Tarefas
1. Devolva, sem alterar uma letra, o trecho do texto sobre o crioulo que vai de "Também já lhe" até "sim em crioulo.", ambos incluídos.
2. Prossiga o texto sobre o crioulo a partir do ponto em que termina.

Texto de estudo
☆ ☆ ☆

Também já lhe aconteceu? Ao ouvir a bonita música cabo-verdiana, seja ela de Cesária Évora ou de uns dos muitos representantes da nova geração como Tito Paris, Leonel Almeida, Celina Pereira, Tété Alhinho, Lura, Maria Alice ou Gardénia, parece-nos que é em português. Só ao prestar mais atenção ao texto, entendemos, de facto, várias palavras, mas o sentido geral escapa-nos. É pela simples razão de que os músicos cabo-verdianos não cantam em português, mas sim em crioulo.

O que é o crioulo? É o termo geral empregue para as línguas que se formaram pelo mundo fora, resultantes do encontro dos colonizadores europeus e dos povos autóctones. Há crioulo à base de francês, de espanhol e de inglês, o chamado "pidgin". E entre as línguas crioulas à base de português, o chamado luso-crioulo, há as da África, da Ásia, entre elas o Kristang (Cristão) de Malaca e até da América como o Papiamentu das Antilhas Holandesas (Curaçao, Aruba etc.). Entre os luso-crioulos da África contam-se os da Guiné Bissau, os de São Tomé e Príncipe, etc. E até no crioulo cabo-verdiano, também chamado "kauberdianu", há uma grande variedade consoante a ilha onde é falado.

☆ ☆ ☆

Material recolhido
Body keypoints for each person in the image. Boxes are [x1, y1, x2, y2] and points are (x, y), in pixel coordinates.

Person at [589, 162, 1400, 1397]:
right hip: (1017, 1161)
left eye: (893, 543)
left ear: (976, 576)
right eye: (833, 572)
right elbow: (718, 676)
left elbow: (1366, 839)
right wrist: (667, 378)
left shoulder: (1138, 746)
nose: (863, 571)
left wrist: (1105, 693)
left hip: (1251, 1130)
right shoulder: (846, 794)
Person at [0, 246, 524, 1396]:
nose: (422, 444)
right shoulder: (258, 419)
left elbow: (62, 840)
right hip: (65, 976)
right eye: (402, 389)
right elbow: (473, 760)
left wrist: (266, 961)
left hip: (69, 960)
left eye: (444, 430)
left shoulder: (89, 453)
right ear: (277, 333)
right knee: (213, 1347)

☆ ☆ ☆

Respostas do exercício
1.
Também já lhe aconteceu? Ao ouvir a bonita música cabo-verdiana, seja ela de Cesária Évora ou de uns dos muitos representantes da nova geração como Tito Paris, Leonel Almeida, Celina Pereira, Tété Alhinho, Lura, Maria Alice ou Gardénia, parece-nos que é em português. Só ao prestar mais atenção ao texto, entendemos, de facto, várias palavras, mas o sentido geral escapa-nos. É pela simples razão de que os músicos cabo-verdianos não cantam em português, mas sim em crioulo.

2.
Mas todas as variantes do crioulo cabo-verdiano têm em comum o facto de o léxico provir maioritariamente do português, entre 80 e 90% consoante a ilha, sendo os restantes 10 a 20% de origem africana1. Também as categorias originárias da gramática portuguesa continuam em vigor: há verbos, substantivos, adjectivos, advérbios, preposições, conjunções, o género masculino e feminino, tal e qual como na gramática portuguesa. Mas os que nos confunde é a tendência do crioulo cabo-verdiano de omitir o que, no contexto, não é absolutamente necessário. Assim, omite-se normalmente o plural (p.ex. "dos amigo" = dois amigos, "txeu cabra" = muitas cabras) ou também o artigo. Os adjectivos têm, regra geral, só uma forma neutra que serve para masculino e feminino, o que não é nada de novo para quem domina uma língua germânica (all. der junge Mann, die junge Frau; ingl. the young man, the young woman).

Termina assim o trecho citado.